Yo soy cristiano, pero no ando pandereteando, catequizando a la gente y taladrándole en el cerebro a los transeúntes las epístolas paulinas cuando voy por la calle.  Nunca salgo a escena sin persignarme y sin aislarme en mi camerino para conversar con Dios.  Es cosa de la que pueden dar fe todos los jefes de escena y tramoyistas que han trabajado en el Teatro Nacional durante los últimos cuarenta años.  Cuando me dan la señal para entrar a escena siempre retraso la salida con una postrera invocación a Dios: mi petición es muy simple: que me permita ser un buen evangelista de la belleza, que su luz me bañe mientras hago música, y que mis manos sean un eficaz vehículo para que Él se manifieste a través de ellas.  Pero sé que en el instante mismo en que pongo un pie en el escenario, el homo religiosus debe transformarse en gladiador, la tesitura psicológica tiene que cambiar radicalmente, debo -por paradójico que suene- convertirme en lo que soy: un pianista, un artista, un poeta de los sonidos.  Como decía Blaise Pascal: “Conviértete en lo que eres”. 

Muchos artistas y deportistas fracasan porque son incapaces de realizar esta sencillísima operación (todo es cuestión de no bloquear la luz que uno lleva dentro: dejarla irradiar y envolver a todo el auditorio).  Los nervios, la ansiedad, la inseguridad, la mala salud, la deficiente preparación técnica conspiran a menudo contra esta experiencia.  En este punto, artistas y deportistas son hermanos gemelos.  Nada diferencia sus respectivas gestiones.

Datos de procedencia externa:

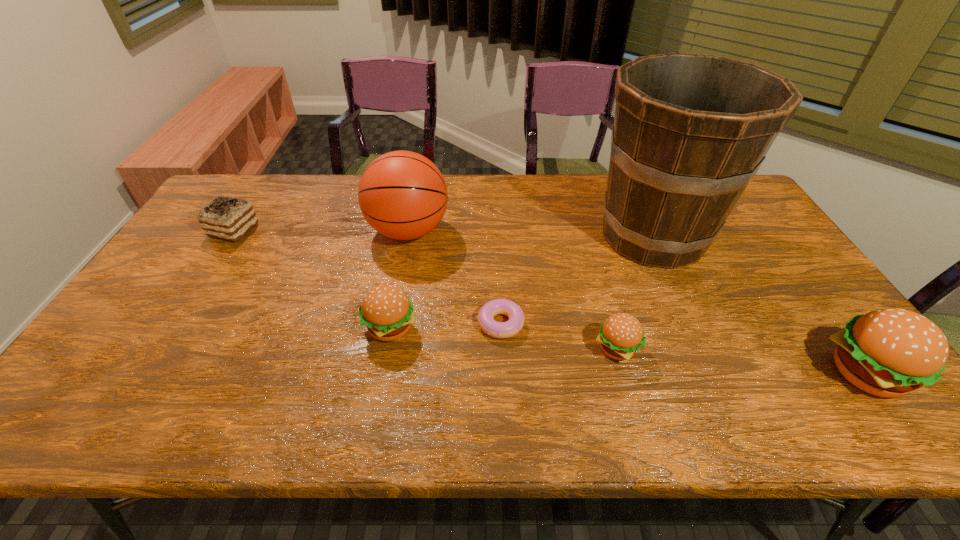
Locate an element on the screen. The image size is (960, 540). object positioned at the right edge is located at coordinates (890, 352).

At what (x,y) coordinates should I click in order to perform the action: click on object situated at the near right corner. Please return your answer as a coordinate pair (x, y). Image resolution: width=960 pixels, height=540 pixels. Looking at the image, I should click on (890, 352).

In the image, there is a desktop. At what (x,y) coordinates should I click in order to perform the action: click on vacant area at the far edge. Please return your answer as a coordinate pair (x, y). Image resolution: width=960 pixels, height=540 pixels. Looking at the image, I should click on (331, 178).

Locate an element on the screen. This screenshot has height=540, width=960. vacant space at the near edge is located at coordinates pos(324,366).

The image size is (960, 540). In order to click on vacant space at the left edge of the desktop in this screenshot , I will do `click(134, 341)`.

At what (x,y) coordinates should I click in order to perform the action: click on vacant space at the right edge of the desktop. Please return your answer as a coordinate pair (x, y). Looking at the image, I should click on 735,236.

Identify the location of vacant point located between the second hamburger from left to right and the basketball. The height and width of the screenshot is (540, 960). (513, 290).

This screenshot has height=540, width=960. Identify the location of vacant area between the shortest hamburger and the rightmost object. (740, 361).

The height and width of the screenshot is (540, 960). I want to click on free spot between the sixth shortest object and the bucket, so click(x=531, y=233).

What are the coordinates of `vacant point located between the shortest object and the second tallest hamburger` in the screenshot? It's located at (445, 325).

Si yo estoy sentado en una banca del parque, y a mi lado se instala una pareja y comienzan a besarse, no solo no me ofendo, sino que lo considero bello: posiblemente sienta envidia del afortunado receptor de tan húmedos y melifluos ósculos.  Si paso ante una iglesia y una persona que me acompaña se persigna, lo celebro.  Pero si la pareja se arranca las vestiduras y comienza a copular y chillar como mandriles en celo, me paso a otra banca y evito verlos.  Y cuando un portero sale al terreno haciendo pantomimas genuflexivas y prosternatorias, ganas me dan de salirme del estadio e ir a ver a los payasitos del circo, o los chimpancés del zoológico.  De nuevo: cada cosa en su lugar e intensidad adecuada.

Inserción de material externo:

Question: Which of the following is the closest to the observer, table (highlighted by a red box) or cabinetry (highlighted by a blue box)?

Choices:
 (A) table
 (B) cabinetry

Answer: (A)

Selección de Brasil, México 70. Rivelino, segundo (abajo) de izquierda a derecha.

Rivelino -junto a Pelé, Gerson, Tostao y Jairzinho, uno de los meteoros del Brasil campeón mundial en México 1970- ha comentado este gol en más de una oportunidad.  Siempre ha dicho que “no se siente particularmente orgulloso de él”, que “no lo anotaría hoy, si la circunstancia se repitiese”, y que “lamentaba haber humillado al portero rival en un momento tan vulnerable y espiritualmente significativo”.  Esto habla de la decencia y la bonhomía de este formidable futbolista.  Pero creo que se equivoca: en el terreno de juego era, por instinto y naturaleza, un temible depredador.  Volvería a anotar su gol desde 45 metros de distancia y bañar al infortunado portero una y otra vez.  Estaba en su sangre.  Un mandato irreprimible de su ángel-demonio.  Tal era su esencia, tal era su rapidez mental, tal era su vocación de goleador, tal era el perfil de su juego, y tales fueron los gestos que lo hicieron legendario.

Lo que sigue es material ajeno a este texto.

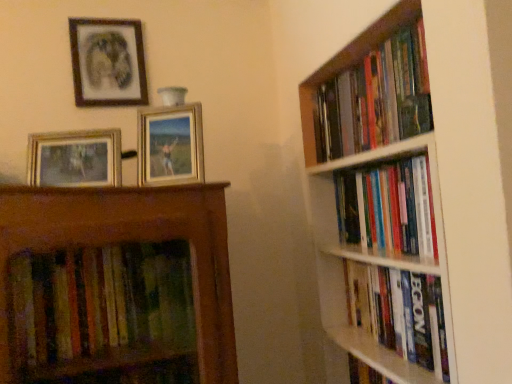
Question: From the image's perspective, is hardcover books at right, marked as the 2th book in a top-to-bottom arrangement, located above or below hardcover books at right, arranged as the first book when viewed from the top?

Choices:
 (A) above
 (B) below

Answer: (B)

Question: Considering the positions of hardcover books at right, marked as the 2th book in a top-to-bottom arrangement, and hardcover books at right, the 3th book in the bottom-to-top sequence, in the image, is hardcover books at right, marked as the 2th book in a top-to-bottom arrangement, wider or thinner than hardcover books at right, the 3th book in the bottom-to-top sequence,?

Choices:
 (A) thin
 (B) wide

Answer: (B)

Question: Estimate the real-world distances between objects in this image. Which object is farther from the white wooden bookshelf at right?

Choices:
 (A) gold metallic picture frame at upper left, which is the 1th picture frame from front to back
 (B) hardcover books at right, placed as the 2th book when sorted from bottom to top
 (C) hardcover books at right, the 3th book in the bottom-to-top sequence
 (D) matte black picture frame at upper left, the 3th picture frame viewed from the front
 (E) hardcover book at right, the first book positioned from the bottom

Answer: (D)

Question: Based on their relative distances, which object is nearer to the hardcover books at right, arranged as the first book when viewed from the top?

Choices:
 (A) hardcover books at right, placed as the 2th book when sorted from bottom to top
 (B) gold metallic picture frame at upper left, which ranks as the third picture frame in back-to-front order
 (C) hardcover book at right, which ranks as the third book in top-to-bottom order
 (D) matte black picture frame at upper left, which is counted as the first picture frame, starting from the top
 (E) white wooden bookshelf at right

Answer: (E)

Por lo que al portero atañe, no tengo la menor idea de lo que con él haya acontecido.  Jamás llegó a ser un deportista de mérito internacionalmente reconocido: eso es seguro.  Espero que haya aprendido la lección, y que si sigue oficiando sus pasarelas religiosas y su vedetismo místico en mitad de un estadio lleno de energúmenos que no pagaron para ver la escenificación de un milagro sacro ni una procesión de Semana Santa, termine siquiera sus preces y letanías antes del pitazo del árbitro, y esté debidamente colocado bajo su marco cuando el partido da inicio, y la ética de la criatura pía, devota y corderil deba ser sustituida por la implacable ética del guerrero y el amante fervoroso de la gloria deportiva.